Sands China posted a net loss of US$246 million in the fourth quarter, under half of the US$562-million loss in the third quarter, however, it managed to bring back its adjusted property earnings before interest, taxation, depreciation and amortisation (EBITDA) results to a positive US$47 million.
“We’re not done in Macau. We intend to be there for many more years […] I won’t make a bet. But I bet the one thing that will happen is the government is going to necessitate that licensees make investments in Macau, and we want to be there and be ready,” he added in the conference call.
The Grand Suites at Four Seasons added 289 room units to Four Seasons Hotel Macao in October of last year with the group to hold an official unveiling of its US$2 billion Londoner rebrand of Sands Cotai Central on February 8 of this year.
“We are very excited about the progressive unveiling of the Londoner Macao throughout the course of ’21. Sands China is well-positioned to capture a rebound in tourism when the pandemic finally does subside […] We will continue to invest in our resort product, nurture our local talent and, of course, support the local community,” Goldstein added.
According to Sands China Chief Operating Officer, Grant Chum, the rebound in the fourth quarter led primarily by premium mass and luxury retail, noting that by December, Four Seasons’ retail mall was up 16 per cent over the prior year and actually managed to achieve a record month pre and post-pandemic.
“There is just not sufficient visitation to power all segments of the business and to replace the volumes that we lost. So the base mass remains very subdued. Macau only had 20 per cent of the prior year’s visitations during the fourth quarter,” Chum added.

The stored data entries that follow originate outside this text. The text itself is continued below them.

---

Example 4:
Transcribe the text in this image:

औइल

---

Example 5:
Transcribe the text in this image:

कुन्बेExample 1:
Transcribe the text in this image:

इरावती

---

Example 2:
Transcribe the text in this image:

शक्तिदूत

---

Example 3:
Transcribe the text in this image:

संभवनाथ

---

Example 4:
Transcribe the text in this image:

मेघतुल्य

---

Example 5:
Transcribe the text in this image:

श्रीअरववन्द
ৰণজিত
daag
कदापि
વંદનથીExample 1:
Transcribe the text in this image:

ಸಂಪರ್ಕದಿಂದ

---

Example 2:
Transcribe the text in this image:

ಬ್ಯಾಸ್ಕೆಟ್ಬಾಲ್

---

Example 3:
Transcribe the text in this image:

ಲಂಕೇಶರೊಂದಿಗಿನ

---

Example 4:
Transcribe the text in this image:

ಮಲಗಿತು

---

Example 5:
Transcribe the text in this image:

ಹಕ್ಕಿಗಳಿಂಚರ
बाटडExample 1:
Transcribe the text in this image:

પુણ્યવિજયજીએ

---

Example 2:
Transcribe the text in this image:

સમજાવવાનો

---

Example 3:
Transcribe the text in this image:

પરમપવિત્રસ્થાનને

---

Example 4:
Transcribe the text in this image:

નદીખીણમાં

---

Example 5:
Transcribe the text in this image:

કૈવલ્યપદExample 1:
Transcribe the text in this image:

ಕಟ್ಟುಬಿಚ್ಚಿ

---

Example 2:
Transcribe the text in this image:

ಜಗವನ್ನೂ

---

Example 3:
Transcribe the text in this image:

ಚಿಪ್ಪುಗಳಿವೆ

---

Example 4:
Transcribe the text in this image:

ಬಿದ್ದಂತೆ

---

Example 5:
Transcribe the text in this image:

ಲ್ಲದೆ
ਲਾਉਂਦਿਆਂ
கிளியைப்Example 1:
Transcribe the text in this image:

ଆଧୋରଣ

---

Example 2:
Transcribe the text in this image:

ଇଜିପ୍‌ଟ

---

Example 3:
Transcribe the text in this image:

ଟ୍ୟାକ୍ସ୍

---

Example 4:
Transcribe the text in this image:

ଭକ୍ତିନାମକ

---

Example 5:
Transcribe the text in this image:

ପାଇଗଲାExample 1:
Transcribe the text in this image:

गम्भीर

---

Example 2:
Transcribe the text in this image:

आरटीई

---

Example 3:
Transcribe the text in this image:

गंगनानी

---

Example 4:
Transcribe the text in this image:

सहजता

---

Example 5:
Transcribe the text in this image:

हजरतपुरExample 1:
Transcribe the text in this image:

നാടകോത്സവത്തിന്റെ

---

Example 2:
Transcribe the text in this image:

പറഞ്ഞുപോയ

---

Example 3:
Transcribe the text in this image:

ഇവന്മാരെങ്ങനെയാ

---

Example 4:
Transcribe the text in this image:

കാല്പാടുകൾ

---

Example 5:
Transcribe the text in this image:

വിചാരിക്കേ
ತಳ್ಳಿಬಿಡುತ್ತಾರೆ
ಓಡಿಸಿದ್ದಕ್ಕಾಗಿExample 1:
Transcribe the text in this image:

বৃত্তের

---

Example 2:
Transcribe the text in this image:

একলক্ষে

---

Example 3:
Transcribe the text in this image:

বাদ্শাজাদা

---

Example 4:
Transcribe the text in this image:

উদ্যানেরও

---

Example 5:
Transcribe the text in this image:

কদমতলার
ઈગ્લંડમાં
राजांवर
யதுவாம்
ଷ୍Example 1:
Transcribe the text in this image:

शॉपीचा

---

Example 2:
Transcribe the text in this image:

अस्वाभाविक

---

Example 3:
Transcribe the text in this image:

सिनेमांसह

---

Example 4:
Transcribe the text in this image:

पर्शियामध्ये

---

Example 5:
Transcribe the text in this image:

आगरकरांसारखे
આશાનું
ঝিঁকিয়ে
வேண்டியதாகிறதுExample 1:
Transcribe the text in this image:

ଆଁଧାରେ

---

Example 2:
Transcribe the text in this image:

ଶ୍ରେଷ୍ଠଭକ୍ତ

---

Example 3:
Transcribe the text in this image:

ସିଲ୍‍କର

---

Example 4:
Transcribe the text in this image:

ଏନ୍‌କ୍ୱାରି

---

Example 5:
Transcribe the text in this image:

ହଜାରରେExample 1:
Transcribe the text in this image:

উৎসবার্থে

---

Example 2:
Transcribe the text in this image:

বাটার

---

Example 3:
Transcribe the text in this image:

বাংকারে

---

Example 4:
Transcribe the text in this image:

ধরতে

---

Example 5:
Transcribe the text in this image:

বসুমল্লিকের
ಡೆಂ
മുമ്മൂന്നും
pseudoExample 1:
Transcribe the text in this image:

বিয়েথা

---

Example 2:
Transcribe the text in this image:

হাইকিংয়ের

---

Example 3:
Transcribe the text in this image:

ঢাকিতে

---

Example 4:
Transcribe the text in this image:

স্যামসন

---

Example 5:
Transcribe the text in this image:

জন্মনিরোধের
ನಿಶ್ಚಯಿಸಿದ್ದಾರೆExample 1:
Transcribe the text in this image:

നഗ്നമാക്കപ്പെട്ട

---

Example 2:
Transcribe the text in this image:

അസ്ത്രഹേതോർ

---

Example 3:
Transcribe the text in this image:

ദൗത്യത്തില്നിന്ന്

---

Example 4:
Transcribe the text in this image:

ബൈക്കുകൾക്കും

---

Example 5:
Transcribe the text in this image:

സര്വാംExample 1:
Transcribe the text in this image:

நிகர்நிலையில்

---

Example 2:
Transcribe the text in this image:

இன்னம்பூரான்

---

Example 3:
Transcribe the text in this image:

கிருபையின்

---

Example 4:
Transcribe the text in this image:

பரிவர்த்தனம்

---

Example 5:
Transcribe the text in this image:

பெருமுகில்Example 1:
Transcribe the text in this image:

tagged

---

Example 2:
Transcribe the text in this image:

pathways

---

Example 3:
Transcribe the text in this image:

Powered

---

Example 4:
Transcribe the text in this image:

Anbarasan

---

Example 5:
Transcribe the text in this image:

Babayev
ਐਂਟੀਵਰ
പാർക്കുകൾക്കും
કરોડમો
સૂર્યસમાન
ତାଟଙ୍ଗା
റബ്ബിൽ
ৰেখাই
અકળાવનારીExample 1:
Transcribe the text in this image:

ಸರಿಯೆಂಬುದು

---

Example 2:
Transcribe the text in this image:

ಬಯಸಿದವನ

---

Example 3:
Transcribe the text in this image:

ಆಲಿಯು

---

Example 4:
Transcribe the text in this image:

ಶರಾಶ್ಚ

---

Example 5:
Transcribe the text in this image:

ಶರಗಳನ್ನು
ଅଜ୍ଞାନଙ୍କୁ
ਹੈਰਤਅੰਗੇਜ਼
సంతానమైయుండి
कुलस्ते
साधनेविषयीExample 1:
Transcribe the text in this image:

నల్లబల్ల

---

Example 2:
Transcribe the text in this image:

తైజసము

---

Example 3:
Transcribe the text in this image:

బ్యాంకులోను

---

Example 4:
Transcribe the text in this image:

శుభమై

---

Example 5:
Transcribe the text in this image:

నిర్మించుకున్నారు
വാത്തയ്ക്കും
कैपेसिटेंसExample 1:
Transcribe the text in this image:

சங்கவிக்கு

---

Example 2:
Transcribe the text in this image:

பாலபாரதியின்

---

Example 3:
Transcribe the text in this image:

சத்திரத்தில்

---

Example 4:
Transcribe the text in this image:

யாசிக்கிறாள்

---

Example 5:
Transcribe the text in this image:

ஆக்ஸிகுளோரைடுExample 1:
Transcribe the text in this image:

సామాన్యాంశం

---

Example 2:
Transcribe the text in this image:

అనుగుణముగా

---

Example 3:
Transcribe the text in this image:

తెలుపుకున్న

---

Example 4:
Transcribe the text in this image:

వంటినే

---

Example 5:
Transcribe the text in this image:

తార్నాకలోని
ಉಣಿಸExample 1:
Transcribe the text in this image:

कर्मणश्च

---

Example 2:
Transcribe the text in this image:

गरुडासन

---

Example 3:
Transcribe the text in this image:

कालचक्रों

The Sands CFO also indicated that from mid-December the group was reporting a positive momentum in terms of forwarding bookings in January and into Chinese New Year, which has been partially halted by the increase in cases in Mainland China and subsequent travel advisories notices that could indicate lower travel volume during the holiday period.
“Things have started to moderate from a forward booking and the pace of new bookings and obviously, the increase in cancellations. So that is directly related to the trending of the pandemic and some of these isolated outbreaks that we’ve seen, particularly in the northern provinces. So with that in mind, it’s not easy to see a relaxation of the current guidelines in terms of travel. That sets the tone,” he added.
Gross gaming revenues have increased by 2.6 per cent in January 2021 from the previous month to about MOP8 billion (US$1 billion), the best monthly gaming results in 12 months.